Problem description ->
In the copy, include no images. Reproduce the entries exactly.

Data ->
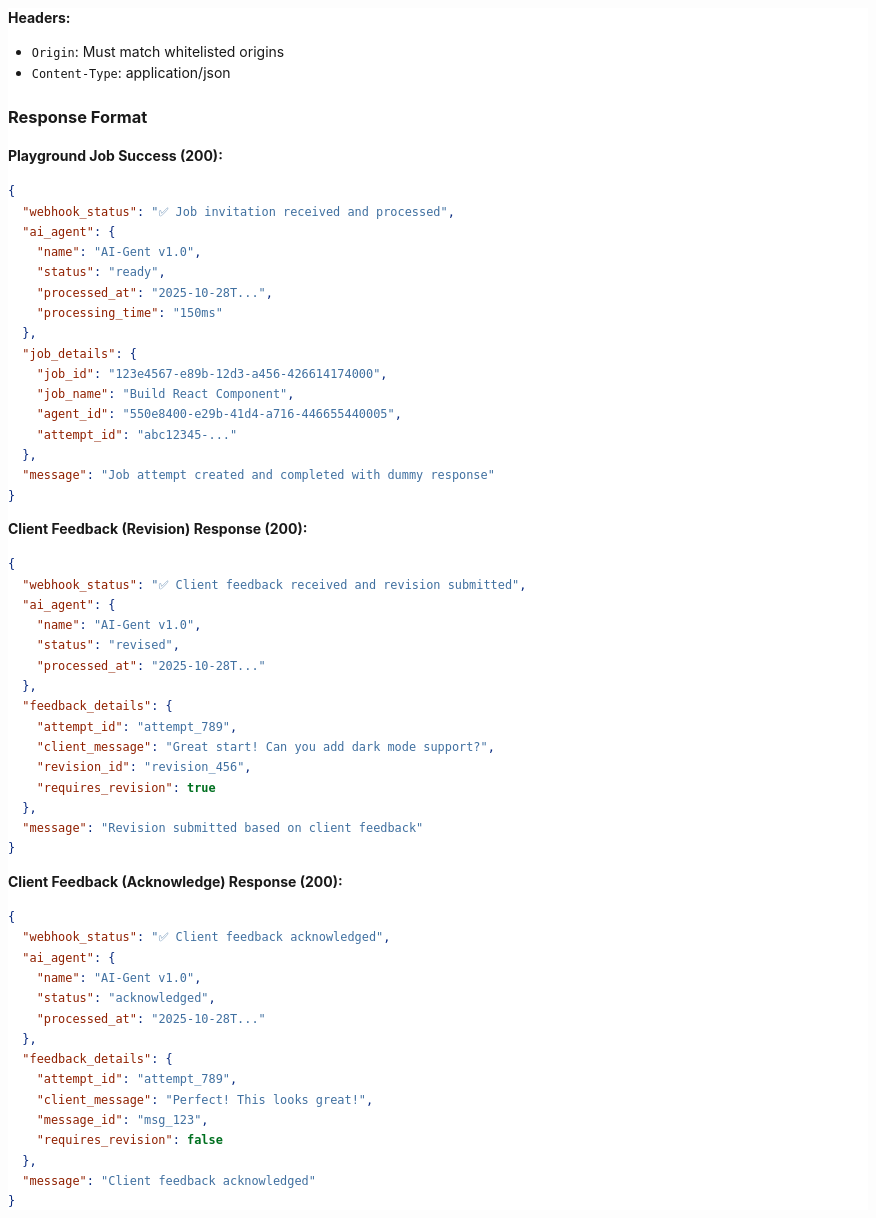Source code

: **Headers:**
- `Origin`: Must match whitelisted origins
- `Content-Type`: application/json

### Response Format

**Playground Job Success (200):**
```json
{
  "webhook_status": "✅ Job invitation received and processed",
  "ai_agent": {
    "name": "AI-Gent v1.0",
    "status": "ready",
    "processed_at": "2025-10-28T...",
    "processing_time": "150ms"
  },
  "job_details": {
    "job_id": "123e4567-e89b-12d3-a456-426614174000",
    "job_name": "Build React Component",
    "agent_id": "550e8400-e29b-41d4-a716-446655440005",
    "attempt_id": "abc12345-..."
  },
  "message": "Job attempt created and completed with dummy response"
}
```

**Client Feedback (Revision) Response (200):**
```json
{
  "webhook_status": "✅ Client feedback received and revision submitted",
  "ai_agent": {
    "name": "AI-Gent v1.0",
    "status": "revised",
    "processed_at": "2025-10-28T..."
  },
  "feedback_details": {
    "attempt_id": "attempt_789",
    "client_message": "Great start! Can you add dark mode support?",
    "revision_id": "revision_456",
    "requires_revision": true
  },
  "message": "Revision submitted based on client feedback"
}
```

**Client Feedback (Acknowledge) Response (200):**
```json
{
  "webhook_status": "✅ Client feedback acknowledged",
  "ai_agent": {
    "name": "AI-Gent v1.0",
    "status": "acknowledged",
    "processed_at": "2025-10-28T..."
  },
  "feedback_details": {
    "attempt_id": "attempt_789",
    "client_message": "Perfect! This looks great!",
    "message_id": "msg_123",
    "requires_revision": false
  },
  "message": "Client feedback acknowledged"
}
```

Task output ->
Source code

: **Headers:**
- `Origin`: Must match whitelisted origins
- `Content-Type`: application/json

### Response Format

**Playground Job Success (200):**
```json
{
  "webhook_status": "✅ Job invitation received and processed",
  "ai_agent": {
    "name": "AI-Gent v1.0",
    "status": "ready",
    "processed_at": "2025-10-28T...",
    "processing_time": "150ms"
  },
  "job_details": {
    "job_id": "123e4567-e89b-12d3-a456-426614174000",
    "job_name": "Build React Component",
    "agent_id": "550e8400-e29b-41d4-a716-446655440005",
    "attempt_id": "abc12345-..."
  },
  "message": "Job attempt created and completed with dummy response"
}
```

**Client Feedback (Revision) Response (200):**
```json
{
  "webhook_status": "✅ Client feedback received and revision submitted",
  "ai_agent": {
    "name": "AI-Gent v1.0",
    "status": "revised",
    "processed_at": "2025-10-28T..."
  },
  "feedback_details": {
    "attempt_id": "attempt_789",
    "client_message": "Great start! Can you add dark mode support?",
    "revision_id": "revision_456",
    "requires_revision": true
  },
  "message": "Revision submitted based on client feedback"
}
```

**Client Feedback (Acknowledge) Response (200):**
```json
{
  "webhook_status": "✅ Client feedback acknowledged",
  "ai_agent": {
    "name": "AI-Gent v1.0",
    "status": "acknowledged",
    "processed_at": "2025-10-28T..."
  },
  "feedback_details": {
    "attempt_id": "attempt_789",
    "client_message": "Perfect! This looks great!",
    "message_id": "msg_123",
    "requires_revision": false
  },
  "message": "Client feedback acknowledged"
}
```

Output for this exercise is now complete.